Lindsey had planned to give all the males in her family a personalized oyster knife for Christmas but couldn’t find anywhere that sold high-quality engravable knives. Instead of finding an alternative gift, she found a new business.
“We decided there was a missing market for this,” says Lindsey. “My husband put a basic website together and through word of mouth it started to grow, and Internet sales started coming in.”
That was in 2007. Since then, Charleston Shucker Co. has taken off. When they began, the company personalized knives sold by other businesses. Now, they manufacture their own knives, as well as a line of other products such as steamers, specialty gift baskets, and apparel.
In 2016, the Ballengers began selling their products on Amazon.com. They were also featured in the 2016 Southern Living Holiday Gift Guide, an annual feature of the publication highlighting locally made products.
“It was a huge thing,” says Lindsey about the Southern Living publicity. “Our sales went through the roof.”
In addition, Charleston Shucker Co. was featured on Top Chef when the popular cooking show filmed a season in Charleston: they used the company’s oyster steamer, and one of the chefs used a Charleston Shucker Co. knife.
“Last year we got a lot of great press, so it was a huge year of growth for us,” says Lindsey.
In 2017, they launched a new website as well as a new product: a folding oyster knife with a built-in bottle opener. Sales are up overall, although Lindsey says that corporate sales have taken off the most.
“That’s where we see the most growth,” she says. “We work with corporations for marketing products and corporate gifts.”
For instance, Charleston Shucker Co. recently completed a big job for a winery in Seattle. The winery was debuting a new white wine that they were marketing with seafood, making an oyster knife the perfect promotional item. The Ballengers engraved the winery’s logo on the knives.
But Lindsey says that despite the growth in the corporate marketplace, holiday gift-giving remains their largest sector. The company also works with brides and wedding parties to provide personalized oyster knives to groomsmen or to attendees of showers or rehearsal dinners that may include an oyster roast.
Although her background is in nonprofit fundraising, Lindsey easily transitioned into owning a business full-time after the birth of her second of three daughters. As the sole full-time proprietor of the Charleston Shucker Co., Lindsey has had to do it all, from engraving to taking orders to working with her shipper to troubleshooting packages that are stuck trying to get out of the country. She says that having worked with small staffs in the past has helped prepare her to run a business.
“Those skills that I have learned with fundraising and marketing have helped me in this business,” she says. “I was never spoiled by working in a huge corporation. It was a good transition.”
Lindsey wants to help others have good transitions as well. She has worked with many women, especially mothers looking for a more flexible career, to start their business.
Her biggest advice?
“I would tell them to start small,” she says. “You may have a vision of the way you want it to be, but if you wait until that all comes together, you may not start it or it may be too late. Start with where you are and what you have, and let it grow.”

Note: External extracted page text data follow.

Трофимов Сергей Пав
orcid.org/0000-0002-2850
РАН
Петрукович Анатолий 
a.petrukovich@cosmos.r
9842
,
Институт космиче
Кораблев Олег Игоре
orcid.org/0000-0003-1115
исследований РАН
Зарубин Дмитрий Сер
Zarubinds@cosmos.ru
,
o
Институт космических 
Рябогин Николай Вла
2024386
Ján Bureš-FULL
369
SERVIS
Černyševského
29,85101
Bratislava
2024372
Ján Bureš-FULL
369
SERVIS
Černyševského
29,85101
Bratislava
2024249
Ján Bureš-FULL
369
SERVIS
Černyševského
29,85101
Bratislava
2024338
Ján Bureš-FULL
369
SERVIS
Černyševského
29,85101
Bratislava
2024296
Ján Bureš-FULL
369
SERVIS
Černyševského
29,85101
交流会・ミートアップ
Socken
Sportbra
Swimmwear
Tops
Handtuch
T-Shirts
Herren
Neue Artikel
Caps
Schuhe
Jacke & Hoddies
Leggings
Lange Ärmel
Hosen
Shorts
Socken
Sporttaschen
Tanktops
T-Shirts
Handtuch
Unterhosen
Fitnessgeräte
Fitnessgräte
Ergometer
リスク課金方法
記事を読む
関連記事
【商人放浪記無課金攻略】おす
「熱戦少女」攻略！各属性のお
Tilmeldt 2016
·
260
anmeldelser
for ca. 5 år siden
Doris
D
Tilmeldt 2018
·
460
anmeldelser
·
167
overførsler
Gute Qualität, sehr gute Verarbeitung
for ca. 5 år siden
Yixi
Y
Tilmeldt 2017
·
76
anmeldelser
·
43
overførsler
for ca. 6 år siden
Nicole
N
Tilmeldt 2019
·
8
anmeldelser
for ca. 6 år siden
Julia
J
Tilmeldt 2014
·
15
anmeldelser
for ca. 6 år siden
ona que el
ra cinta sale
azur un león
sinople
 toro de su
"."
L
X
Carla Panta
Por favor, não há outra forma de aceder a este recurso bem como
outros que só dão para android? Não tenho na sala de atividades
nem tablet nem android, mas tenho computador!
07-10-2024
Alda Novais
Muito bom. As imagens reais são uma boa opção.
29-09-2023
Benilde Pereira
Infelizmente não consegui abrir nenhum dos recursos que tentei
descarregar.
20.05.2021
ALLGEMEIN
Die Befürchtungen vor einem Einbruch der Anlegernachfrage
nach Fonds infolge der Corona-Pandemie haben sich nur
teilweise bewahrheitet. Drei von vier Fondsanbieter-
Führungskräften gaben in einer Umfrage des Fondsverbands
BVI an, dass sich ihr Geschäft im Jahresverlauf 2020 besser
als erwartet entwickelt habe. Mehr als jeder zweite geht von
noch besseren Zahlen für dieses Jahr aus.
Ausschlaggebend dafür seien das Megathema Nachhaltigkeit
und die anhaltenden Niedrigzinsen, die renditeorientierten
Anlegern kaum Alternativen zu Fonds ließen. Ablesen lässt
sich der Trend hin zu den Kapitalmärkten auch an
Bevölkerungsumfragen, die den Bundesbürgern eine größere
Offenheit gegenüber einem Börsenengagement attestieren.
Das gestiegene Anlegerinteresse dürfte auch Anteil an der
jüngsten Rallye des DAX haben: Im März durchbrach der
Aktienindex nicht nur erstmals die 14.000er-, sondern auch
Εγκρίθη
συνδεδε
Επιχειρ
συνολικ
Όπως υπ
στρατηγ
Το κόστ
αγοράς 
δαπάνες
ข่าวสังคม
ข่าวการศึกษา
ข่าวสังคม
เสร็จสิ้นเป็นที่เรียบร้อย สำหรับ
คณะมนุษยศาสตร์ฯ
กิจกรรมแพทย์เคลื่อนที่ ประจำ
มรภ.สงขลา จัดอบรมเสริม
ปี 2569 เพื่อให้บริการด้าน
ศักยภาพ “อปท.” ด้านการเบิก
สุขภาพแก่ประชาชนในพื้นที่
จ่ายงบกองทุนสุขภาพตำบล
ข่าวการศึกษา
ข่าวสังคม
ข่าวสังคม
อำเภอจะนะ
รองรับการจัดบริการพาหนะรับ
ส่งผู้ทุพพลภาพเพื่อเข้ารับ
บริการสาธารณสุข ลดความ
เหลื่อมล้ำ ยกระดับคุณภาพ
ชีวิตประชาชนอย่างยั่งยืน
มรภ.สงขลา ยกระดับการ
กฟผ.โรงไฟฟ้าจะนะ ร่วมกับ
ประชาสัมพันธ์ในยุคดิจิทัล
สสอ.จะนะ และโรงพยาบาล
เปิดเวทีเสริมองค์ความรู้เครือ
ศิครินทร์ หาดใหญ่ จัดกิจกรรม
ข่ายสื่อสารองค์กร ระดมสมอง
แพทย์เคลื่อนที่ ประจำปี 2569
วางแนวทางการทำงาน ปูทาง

She recalls that when she first “dipped her toe” into social media, she was intimidated by it, but she started small, with what she had, and it continued to grow as she learned.
Learning is part of owning a business, and Lindsey encourages budding business owners to talk to as many people as they can to soak up advice.
“Don’t be afraid to talk to people,” she says. “People are always willing to share their expertise or where they’ve made mistakes, how they’ve learned from those mistakes. Be around smart people that you can pull on for advice.”
Although she never set out to own a business, Lindsey is glad that she had the opportunity. As her daughters are getting older, they’re interested in learning more about what Mom does.
“They’ve always been interested in wanting to help, and I see this as a great opportunity to teach them,” she says. “With our oldest, we’ve been talking through different products that she could help develop.”
But that’s still down the road. As far as the future goes, Lindsey says they still plan to keep the company small.
“2017 was a big year with the new website, new photography, and new products,” says Lindsey. “We’ll probably spend 2018 doing a little strategic planning. We like that it is a family business.”